4 Overgangs- en slotregels
Artikel 16 Overgangsrecht
16.1 Overgangsrecht bouwwerken
Een bouwwerk dat op het tijdstip van inwerkingtreding van het bestemmingsplan aanwezig of in uitvoering is, dan wel gebouwd kan worden krachtens een omgevingsvergunning, en afwijkt van het plan, mag, mits deze afwijking naar aard en omvang niet wordt vergroot:
- gedeeltelijk worden vernieuwd of veranderd;
- na het teniet gaan ten gevolge van een calamiteit geheel worden vernieuwd of veranderd, mits de aanvraag van de omgevingsvergunning wordt gedaan binnen twee jaar na de dag waarop het bouwwerk is teniet gegaan.
- Het bevoegd gezag kan eenmalig in afwijking van het bepaalde onder a een omgevingsvergunning verlenen voor het vergroten van de inhoud van een bouwwerk als bedoeld onder a met maximaal 10%.
- Het bepaalde onder a is niet van toepassing op bouwwerken die weliswaar bestaan op het tijdstip van inwerkingtreding van het plan, maar zijn gebouwd zonder vergunning en in strijd met het daarvoor geldende plan, daaronder begrepen de overgangsbepaling van dat plan.
16.2 Overgangsrecht gebruik
- Het gebruik van grond en bouwwerken dat bestond op het tijdstip van inwerkingtreding van het bestemmingsplan en hiermee in strijd is, mag worden voortgezet.
- Het is verboden het met het bestemmingsplan strijdige gebruik, bedoeld onder a, te veranderen of te laten veranderen in een ander met dat plan strijdig gebruik, tenzij door deze verandering de afwijking naar aard en omvang wordt verkleind.
- Indien het gebruik, bedoeld onder a, na het tijdstip van inwerkingtreding van het plan voor een periode langer dan een jaar wordt onderbroken, is het verboden dit gebruik daarna te hervatten of te laten hervatten.

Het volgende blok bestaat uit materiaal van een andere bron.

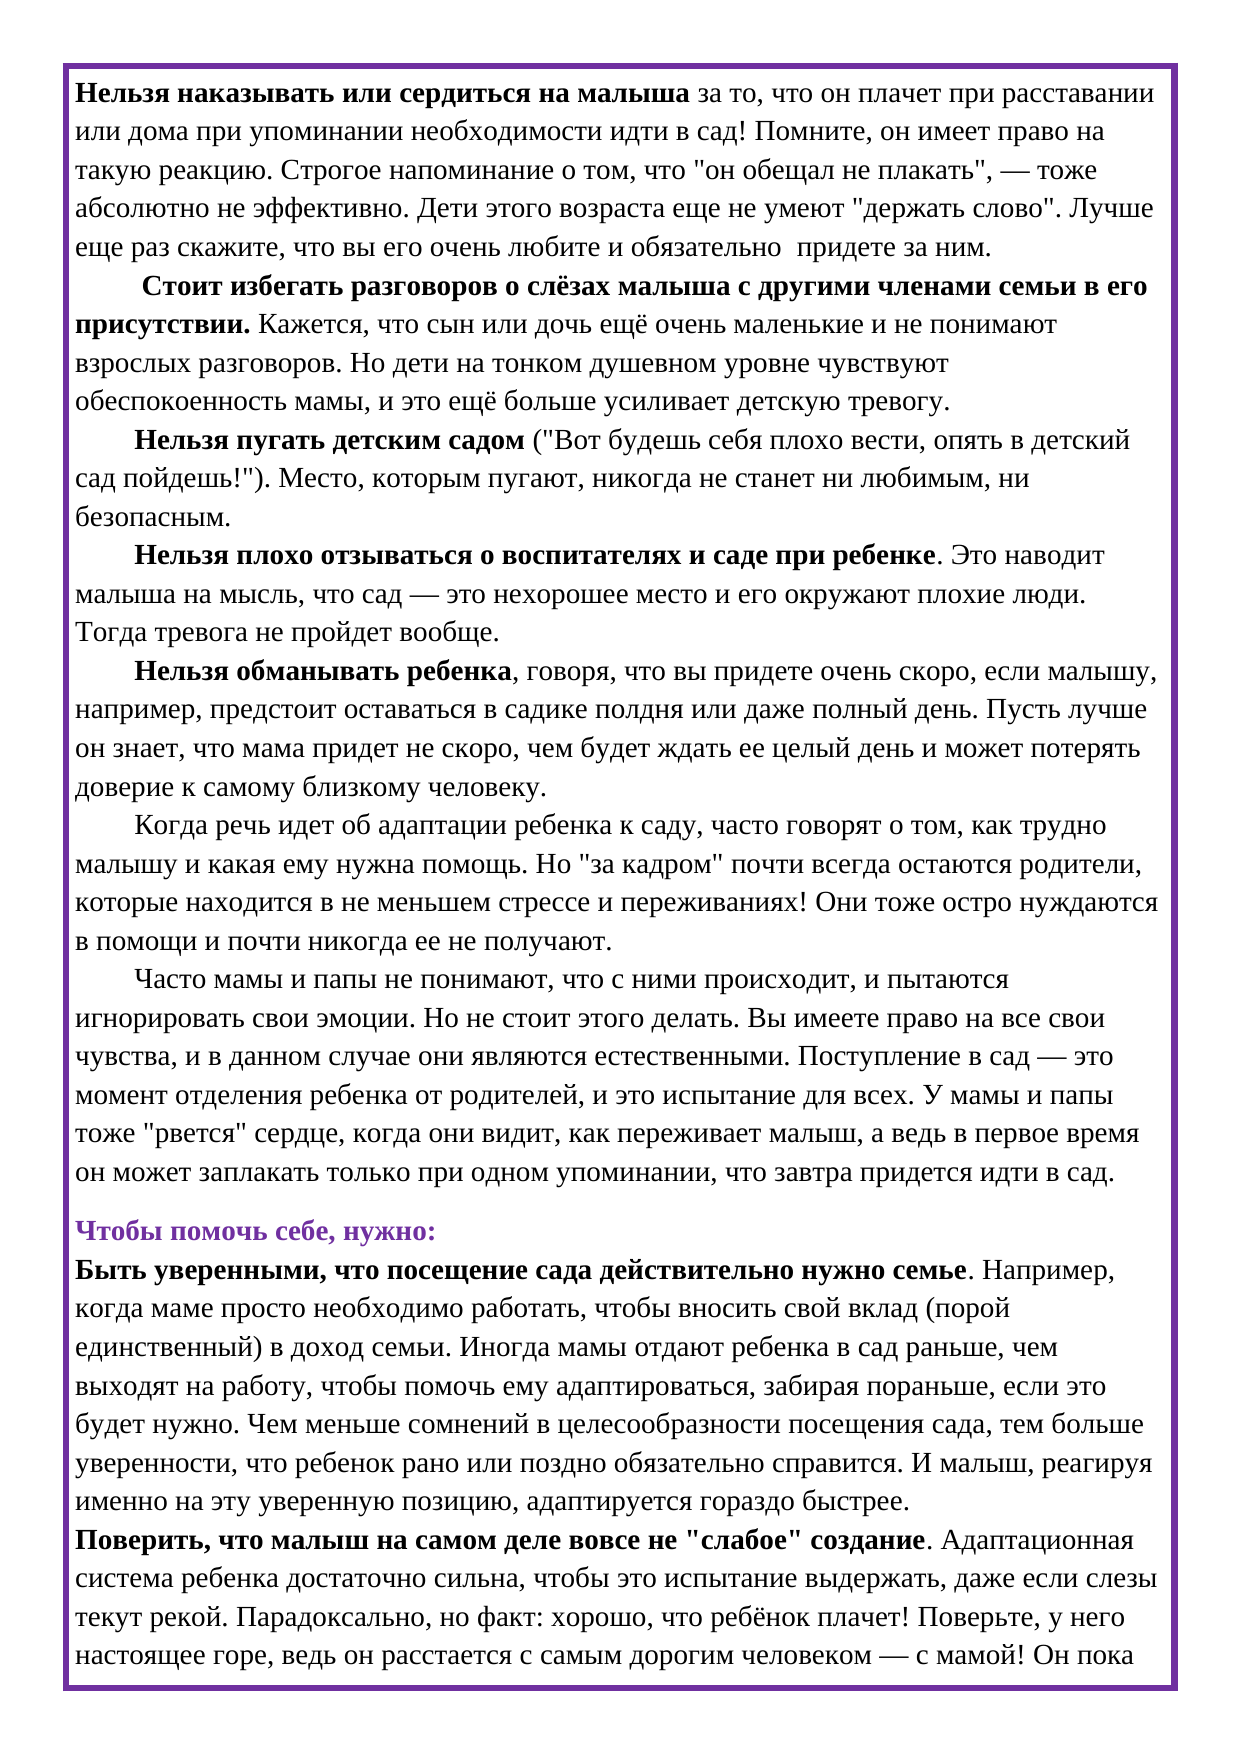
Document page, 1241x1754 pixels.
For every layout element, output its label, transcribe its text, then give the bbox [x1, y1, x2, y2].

text Нельзя плохо отзываться о воспитателях и саде при ребенке. Это наводит малыша на мысль, что сад — это нехорошее место и его окружают плохие люди. Тогда тревога не пройдет вообще. [75, 537, 1165, 648]
text Быть уверенными, что посещение сада действительно нужно семье. Например, когда маме просто необходимо работать, чтобы вносить свой вклад (порой единственный) в доход семьи. Иногда мамы отдают ребенка в сад раньше, чем выходят на работу, чтобы помочь ему адаптироваться, забирая пораньше, если это будет нужно. Чем меньше сомнений в целесообразности посещения сада, тем больше уверенности, что ребенок рано или поздно обязательно справится. И малыш, реагируя именно на эту уверенную позицию, адаптируется гораздо быстрее. [75, 1252, 1165, 1517]
text Нельзя пугать детским садом ("Вот будешь себя плохо вести, опять в детский сад пойдешь!"). Место, которым пугают, никогда не станет ни любимым, ни безопасным. [75, 422, 1165, 532]
text Нельзя обманывать ребенка, говоря, что вы придете очень скоро, если малышу, например, предстоит оставаться в садике полдня или даже полный день. Пусть лучше он знает, что мама придет не скоро, чем будет ждать ее целый день и может потерять доверие к самому близкому человеку. [75, 653, 1165, 802]
text Часто мамы и папы не понимают, что с ними происходит, и пытаются игнорировать свои эмоции. Но не стоит этого делать. Вы имеете право на все свои чувства, и в данном случае они являются естественными. Поступление в сад — это момент отделения ребенка от родителей, и это испытание для всех. У мамы и папы тоже "рвется" сердце, когда они видит, как переживает малыш, а ведь в первое время он может заплакать только при одном упоминании, что завтра придется идти в сад. [75, 961, 1165, 1188]
text Когда речь идет об адаптации ребенка к саду, часто говорят о том, как трудно малышу и какая ему нужна помощь. Но "за кадром" почти всегда остаются родители, которые находится в не меньшем стрессе и переживаниях! Они тоже остро нуждаются в помощи и почти никогда ее не получают. [75, 807, 1165, 956]
text Стоит избегать разговоров о слёзах малыша с другими членами семьи в его присутствии. Кажется, что сын или дочь ещё очень маленькие и не понимают взрослых разговоров. Но дети на тонком душевном уровне чувствуют обеспокоенность мамы, и это ещё больше усиливает детскую тревогу. [75, 268, 1165, 417]
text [75, 1522, 1165, 1671]
text Нельзя наказывать или сердиться на малыша за то, что он плачет при расставании или дома при упоминании необходимости идти в сад! Помните, он имеет право на такую реакцию. Строгое напоминание о том, что "он обещал не плакать", — тоже абсолютно не эффективно. Дети этого возраста еще не умеют "держать слово". Лучше еще раз скажите, что вы его очень любите и обязательно придете за ним. [75, 75, 1165, 263]
text Чтобы помочь себе, нужно: [75, 1213, 1165, 1247]
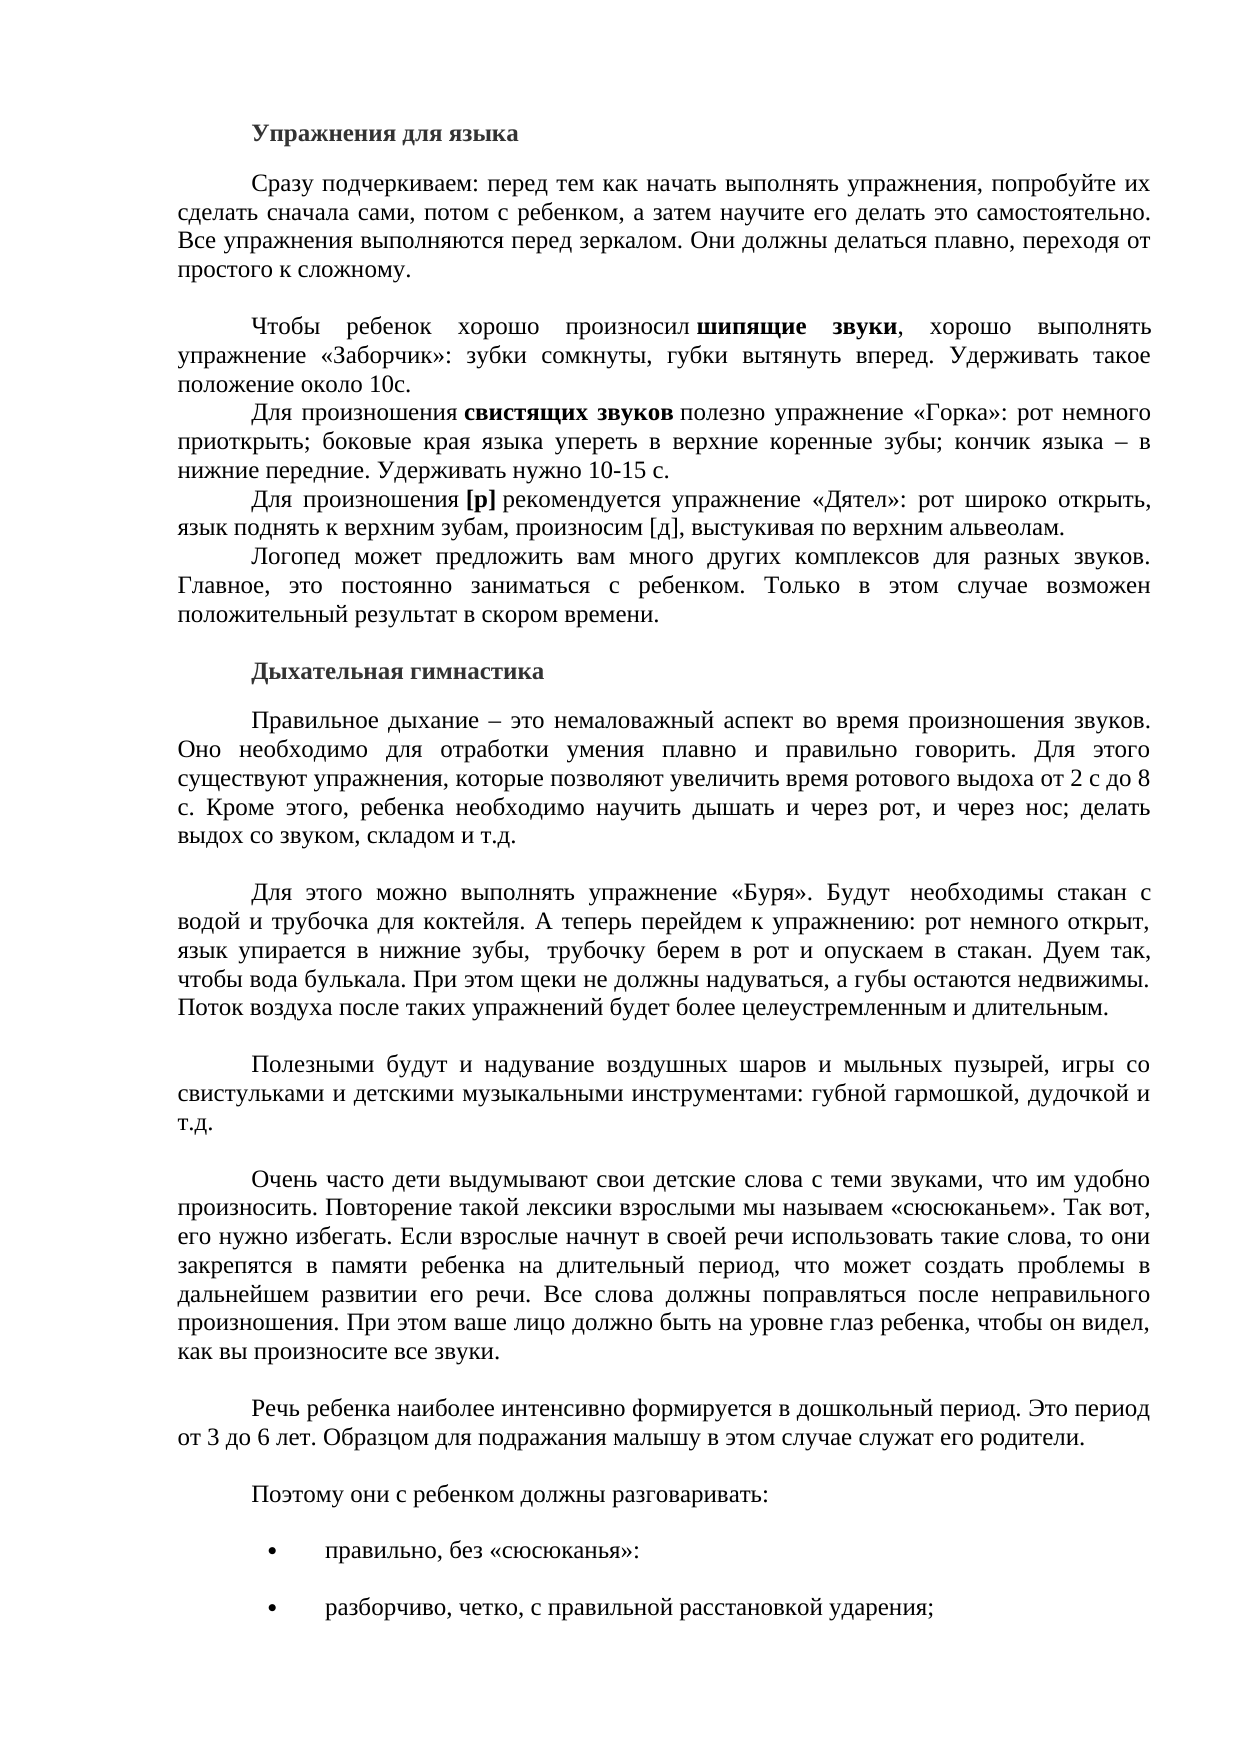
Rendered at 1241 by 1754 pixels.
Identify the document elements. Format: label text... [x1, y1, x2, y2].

- Hetgeen bepaald onder a is niet van toepassing op het gebruik dat reeds in strijd was met het voorheen geldende bestemmingsplan, daaronder begrepen de overgangsbepalingen van dat plan.
Artikel 17 Slotregel
Deze regels worden aangehaald als: Regels van het bestemmingsplan "Ruimte voor ruimte, Zeildijk 81 Hulst en Zandbergsestraat 14 Graauw".